■ **REQUIREMENT**
Return, word for word, the lines of the listing below from the one with "X189230000Y-55880000D02*" through the one with "X76835000Y-93980000D01*", and no other lines.

■ **ENTRIES SUPPLIED**

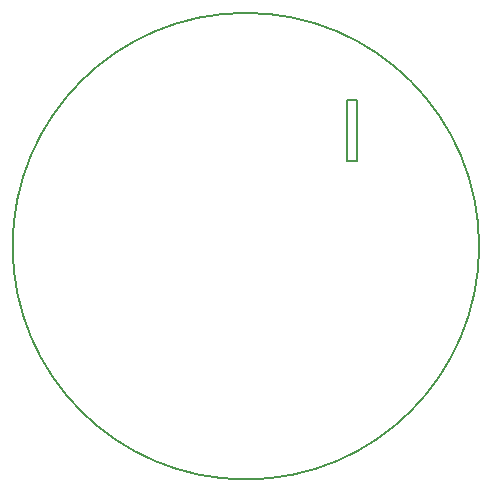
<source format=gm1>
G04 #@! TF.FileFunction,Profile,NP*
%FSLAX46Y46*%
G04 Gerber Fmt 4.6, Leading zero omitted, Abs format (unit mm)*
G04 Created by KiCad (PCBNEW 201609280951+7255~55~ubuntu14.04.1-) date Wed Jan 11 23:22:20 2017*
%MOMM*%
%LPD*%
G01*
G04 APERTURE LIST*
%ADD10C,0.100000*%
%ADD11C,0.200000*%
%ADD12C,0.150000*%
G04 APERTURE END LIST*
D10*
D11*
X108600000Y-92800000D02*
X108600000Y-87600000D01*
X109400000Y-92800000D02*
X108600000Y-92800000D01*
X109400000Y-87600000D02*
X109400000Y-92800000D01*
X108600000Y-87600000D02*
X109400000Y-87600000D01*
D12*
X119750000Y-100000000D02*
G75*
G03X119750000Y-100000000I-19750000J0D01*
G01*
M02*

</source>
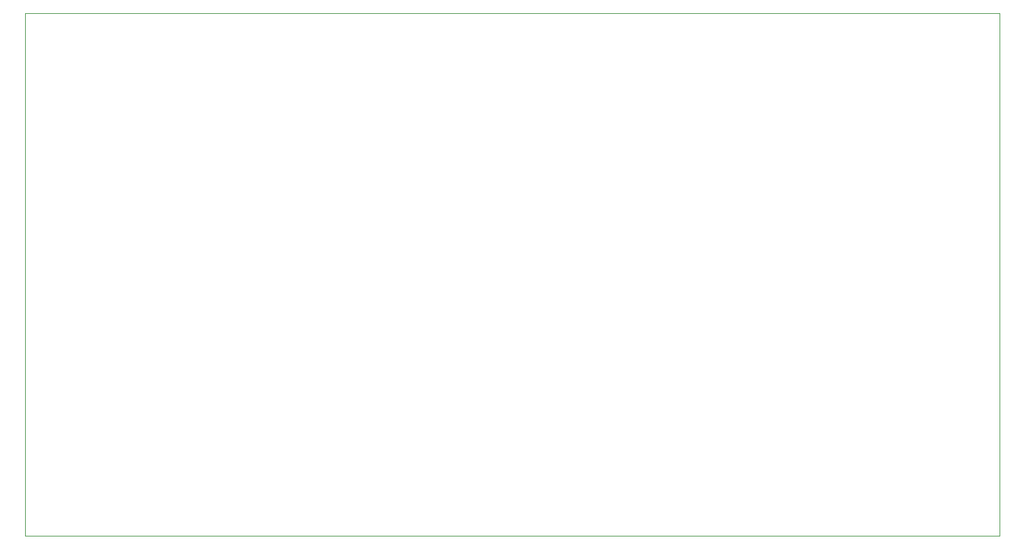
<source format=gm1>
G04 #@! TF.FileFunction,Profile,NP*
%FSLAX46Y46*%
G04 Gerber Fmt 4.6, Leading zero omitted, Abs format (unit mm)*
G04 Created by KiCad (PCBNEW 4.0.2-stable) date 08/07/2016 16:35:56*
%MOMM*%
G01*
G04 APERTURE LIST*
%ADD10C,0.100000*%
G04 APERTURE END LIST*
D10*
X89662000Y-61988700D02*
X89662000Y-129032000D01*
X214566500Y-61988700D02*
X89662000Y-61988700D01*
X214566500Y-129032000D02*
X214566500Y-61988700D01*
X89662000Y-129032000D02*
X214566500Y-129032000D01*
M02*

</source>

==

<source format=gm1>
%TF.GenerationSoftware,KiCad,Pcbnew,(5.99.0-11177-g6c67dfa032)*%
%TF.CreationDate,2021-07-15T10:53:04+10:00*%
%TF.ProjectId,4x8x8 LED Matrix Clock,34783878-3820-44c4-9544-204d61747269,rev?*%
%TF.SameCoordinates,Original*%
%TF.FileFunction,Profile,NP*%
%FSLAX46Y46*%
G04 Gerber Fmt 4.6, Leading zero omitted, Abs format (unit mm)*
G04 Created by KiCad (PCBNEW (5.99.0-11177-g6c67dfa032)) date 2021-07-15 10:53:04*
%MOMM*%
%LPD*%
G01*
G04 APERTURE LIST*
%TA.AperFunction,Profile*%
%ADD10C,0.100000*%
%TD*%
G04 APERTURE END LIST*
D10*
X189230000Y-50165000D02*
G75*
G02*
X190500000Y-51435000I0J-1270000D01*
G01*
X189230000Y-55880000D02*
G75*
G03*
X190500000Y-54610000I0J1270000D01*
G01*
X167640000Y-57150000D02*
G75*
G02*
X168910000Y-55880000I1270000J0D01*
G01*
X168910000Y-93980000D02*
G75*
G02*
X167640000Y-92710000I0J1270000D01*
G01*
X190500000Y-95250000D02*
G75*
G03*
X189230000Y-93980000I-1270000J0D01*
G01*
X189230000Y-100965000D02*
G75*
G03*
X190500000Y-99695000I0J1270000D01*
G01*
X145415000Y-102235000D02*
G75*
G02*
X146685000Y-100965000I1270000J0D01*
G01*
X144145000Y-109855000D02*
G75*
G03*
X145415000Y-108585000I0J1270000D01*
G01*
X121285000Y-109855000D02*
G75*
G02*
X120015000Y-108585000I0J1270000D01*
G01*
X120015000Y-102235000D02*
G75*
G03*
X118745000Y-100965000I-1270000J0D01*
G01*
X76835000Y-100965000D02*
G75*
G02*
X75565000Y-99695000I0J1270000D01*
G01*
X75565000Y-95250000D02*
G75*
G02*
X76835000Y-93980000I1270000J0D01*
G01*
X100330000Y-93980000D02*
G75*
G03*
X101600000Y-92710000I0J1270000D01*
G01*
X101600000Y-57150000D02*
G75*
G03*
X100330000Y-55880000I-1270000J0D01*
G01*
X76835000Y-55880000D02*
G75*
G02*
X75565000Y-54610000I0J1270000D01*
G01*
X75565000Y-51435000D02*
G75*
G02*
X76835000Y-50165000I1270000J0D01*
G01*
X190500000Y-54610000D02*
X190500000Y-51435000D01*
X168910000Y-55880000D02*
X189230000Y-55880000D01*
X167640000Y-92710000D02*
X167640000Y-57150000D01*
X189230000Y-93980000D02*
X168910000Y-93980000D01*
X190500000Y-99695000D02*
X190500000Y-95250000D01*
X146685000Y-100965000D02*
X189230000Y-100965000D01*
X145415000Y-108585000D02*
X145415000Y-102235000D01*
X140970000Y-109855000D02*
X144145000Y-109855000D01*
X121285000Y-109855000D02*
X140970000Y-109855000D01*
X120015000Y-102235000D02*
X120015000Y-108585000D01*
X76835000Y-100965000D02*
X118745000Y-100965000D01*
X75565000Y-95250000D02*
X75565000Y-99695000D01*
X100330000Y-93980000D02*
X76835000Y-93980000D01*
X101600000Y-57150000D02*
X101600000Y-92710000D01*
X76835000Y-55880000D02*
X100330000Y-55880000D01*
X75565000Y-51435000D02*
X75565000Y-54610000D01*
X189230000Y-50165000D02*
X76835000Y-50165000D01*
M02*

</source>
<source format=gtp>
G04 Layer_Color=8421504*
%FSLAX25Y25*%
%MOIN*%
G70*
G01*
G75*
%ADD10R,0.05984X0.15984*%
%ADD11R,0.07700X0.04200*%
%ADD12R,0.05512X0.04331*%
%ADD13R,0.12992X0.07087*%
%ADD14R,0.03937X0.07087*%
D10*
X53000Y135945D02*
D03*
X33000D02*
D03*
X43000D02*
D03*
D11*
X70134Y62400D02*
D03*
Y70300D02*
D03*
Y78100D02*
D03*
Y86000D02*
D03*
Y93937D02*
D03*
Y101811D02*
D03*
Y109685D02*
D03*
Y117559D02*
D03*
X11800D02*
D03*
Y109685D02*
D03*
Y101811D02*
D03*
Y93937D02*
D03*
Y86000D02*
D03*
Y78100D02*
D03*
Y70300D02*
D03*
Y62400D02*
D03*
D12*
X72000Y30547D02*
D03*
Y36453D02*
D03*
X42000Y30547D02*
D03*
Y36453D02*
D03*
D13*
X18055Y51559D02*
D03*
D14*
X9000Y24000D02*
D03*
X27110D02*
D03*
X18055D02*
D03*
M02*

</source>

■ **OUTPUT BELOW**
X189230000Y-55880000D02*
G75*
G03*
X190500000Y-54610000I0J1270000D01*
G01*
X167640000Y-57150000D02*
G75*
G02*
X168910000Y-55880000I1270000J0D01*
G01*
X168910000Y-93980000D02*
G75*
G02*
X167640000Y-92710000I0J1270000D01*
G01*
X190500000Y-95250000D02*
G75*
G03*
X189230000Y-93980000I-1270000J0D01*
G01*
X189230000Y-100965000D02*
G75*
G03*
X190500000Y-99695000I0J1270000D01*
G01*
X145415000Y-102235000D02*
G75*
G02*
X146685000Y-100965000I1270000J0D01*
G01*
X144145000Y-109855000D02*
G75*
G03*
X145415000Y-108585000I0J1270000D01*
G01*
X121285000Y-109855000D02*
G75*
G02*
X120015000Y-108585000I0J1270000D01*
G01*
X120015000Y-102235000D02*
G75*
G03*
X118745000Y-100965000I-1270000J0D01*
G01*
X76835000Y-100965000D02*
G75*
G02*
X75565000Y-99695000I0J1270000D01*
G01*
X75565000Y-95250000D02*
G75*
G02*
X76835000Y-93980000I1270000J0D01*
G01*
X100330000Y-93980000D02*
G75*
G03*
X101600000Y-92710000I0J1270000D01*
G01*
X101600000Y-57150000D02*
G75*
G03*
X100330000Y-55880000I-1270000J0D01*
G01*
X76835000Y-55880000D02*
G75*
G02*
X75565000Y-54610000I0J1270000D01*
G01*
X75565000Y-51435000D02*
G75*
G02*
X76835000Y-50165000I1270000J0D01*
G01*
X190500000Y-54610000D02*
X190500000Y-51435000D01*
X168910000Y-55880000D02*
X189230000Y-55880000D01*
X167640000Y-92710000D02*
X167640000Y-57150000D01*
X189230000Y-93980000D02*
X168910000Y-93980000D01*
X190500000Y-99695000D02*
X190500000Y-95250000D01*
X146685000Y-100965000D02*
X189230000Y-100965000D01*
X145415000Y-108585000D02*
X145415000Y-102235000D01*
X140970000Y-109855000D02*
X144145000Y-109855000D01*
X121285000Y-109855000D02*
X140970000Y-109855000D01*
X120015000Y-102235000D02*
X120015000Y-108585000D01*
X76835000Y-100965000D02*
X118745000Y-100965000D01*
X75565000Y-95250000D02*
X75565000Y-99695000D01*
X100330000Y-93980000D02*
X76835000Y-93980000D01*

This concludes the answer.